The first Homo sapiens in Catalonia, hunters and gatherers from the old Upper Palaeolithic

Authors

  • Narcís Soler Universitat de Girona and Institut d’Estudis Catalans
  • Joaquím Soler Institut de Recerca Històrica, Universitat de Girona

Abstract

At the end of the Middle Palaeolithic around 40,000 years ago, a population of archaic humans, Neanderthal men descended from the earliest settlers, lived in Europe. They were perfectly adapted to the land and its resources.

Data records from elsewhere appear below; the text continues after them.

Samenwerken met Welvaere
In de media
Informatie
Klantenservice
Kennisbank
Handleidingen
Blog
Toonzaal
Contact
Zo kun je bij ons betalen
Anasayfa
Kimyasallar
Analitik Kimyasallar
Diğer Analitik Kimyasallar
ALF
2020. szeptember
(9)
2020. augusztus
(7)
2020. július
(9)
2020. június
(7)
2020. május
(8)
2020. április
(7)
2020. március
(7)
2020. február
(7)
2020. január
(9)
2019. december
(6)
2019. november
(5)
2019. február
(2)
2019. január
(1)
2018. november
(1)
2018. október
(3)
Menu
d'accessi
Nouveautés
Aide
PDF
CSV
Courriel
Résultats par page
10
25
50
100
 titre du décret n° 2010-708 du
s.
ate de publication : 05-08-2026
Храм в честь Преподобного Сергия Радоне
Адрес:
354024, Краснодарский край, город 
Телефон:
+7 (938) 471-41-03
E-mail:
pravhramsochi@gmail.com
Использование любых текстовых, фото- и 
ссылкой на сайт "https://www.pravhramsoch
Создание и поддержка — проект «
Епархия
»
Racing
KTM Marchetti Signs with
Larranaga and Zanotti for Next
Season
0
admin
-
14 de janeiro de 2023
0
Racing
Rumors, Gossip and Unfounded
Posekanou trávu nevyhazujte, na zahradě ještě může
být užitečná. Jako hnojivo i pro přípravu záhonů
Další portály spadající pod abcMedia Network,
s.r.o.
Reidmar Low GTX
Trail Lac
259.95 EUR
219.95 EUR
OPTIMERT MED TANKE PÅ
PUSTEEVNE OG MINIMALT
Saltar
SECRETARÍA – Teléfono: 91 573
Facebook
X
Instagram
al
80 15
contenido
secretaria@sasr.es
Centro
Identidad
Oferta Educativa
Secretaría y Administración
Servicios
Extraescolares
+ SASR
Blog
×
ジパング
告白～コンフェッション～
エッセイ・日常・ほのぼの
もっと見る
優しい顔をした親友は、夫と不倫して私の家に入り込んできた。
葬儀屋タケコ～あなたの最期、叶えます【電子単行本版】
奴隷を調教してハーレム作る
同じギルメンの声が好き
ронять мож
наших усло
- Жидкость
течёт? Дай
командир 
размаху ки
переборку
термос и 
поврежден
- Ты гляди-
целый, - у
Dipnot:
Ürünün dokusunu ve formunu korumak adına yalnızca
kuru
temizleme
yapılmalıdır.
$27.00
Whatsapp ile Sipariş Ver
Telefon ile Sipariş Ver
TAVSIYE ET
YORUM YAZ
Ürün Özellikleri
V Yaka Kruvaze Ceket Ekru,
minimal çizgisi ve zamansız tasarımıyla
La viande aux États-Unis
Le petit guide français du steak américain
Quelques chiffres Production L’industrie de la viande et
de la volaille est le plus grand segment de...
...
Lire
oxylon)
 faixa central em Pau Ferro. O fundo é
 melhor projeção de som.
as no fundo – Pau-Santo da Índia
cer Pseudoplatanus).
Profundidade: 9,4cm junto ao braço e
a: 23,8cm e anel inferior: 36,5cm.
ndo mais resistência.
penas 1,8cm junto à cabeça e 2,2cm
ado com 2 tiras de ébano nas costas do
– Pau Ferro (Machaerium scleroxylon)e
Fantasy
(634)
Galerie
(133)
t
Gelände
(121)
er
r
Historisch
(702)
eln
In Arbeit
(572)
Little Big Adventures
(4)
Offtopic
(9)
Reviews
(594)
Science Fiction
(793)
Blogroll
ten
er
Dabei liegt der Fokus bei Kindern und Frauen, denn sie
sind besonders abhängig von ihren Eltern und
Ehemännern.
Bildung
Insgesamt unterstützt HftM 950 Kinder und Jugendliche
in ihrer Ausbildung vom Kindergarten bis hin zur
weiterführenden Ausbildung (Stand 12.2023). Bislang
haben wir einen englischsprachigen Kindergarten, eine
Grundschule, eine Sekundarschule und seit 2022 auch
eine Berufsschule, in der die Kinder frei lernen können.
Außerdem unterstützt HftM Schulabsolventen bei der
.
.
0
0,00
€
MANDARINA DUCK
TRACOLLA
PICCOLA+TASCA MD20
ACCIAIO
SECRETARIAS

They and their ancestors had survived all the climate and environmental changes that had occurred throughout the Pleistocene for hundreds of millennia, but they mysteriously disappeared upon the arrival of anatomically modern men, who originated in Africa. The latter were the humans from our own species, Homo sapiens, also called Cro-Magnon men in Europe, and they would gradually replace the archaic populations of the Old World. In Catalonia, archaeology shows how the old civilisation of the Neanderthal men, the Mousterian, which remained in place for many millennia with few changes, was swiftly replaced by another new civilisation which was very different and more dynamic, the
Aurignacian, which was a civilisation of modern men. Over time, the Aurignacian evolved to give way to other civilisations of largegame hunters of the European Upper Palaeolithic. In Catalonia, the sites in Serinyà, among others, allow us to study the civilisation of the Neanderthal and Cro-Magnon men near the time of their replacement and to precisely date when this took place. They also provide
us with the oldest remains of modern men found in Catalonia.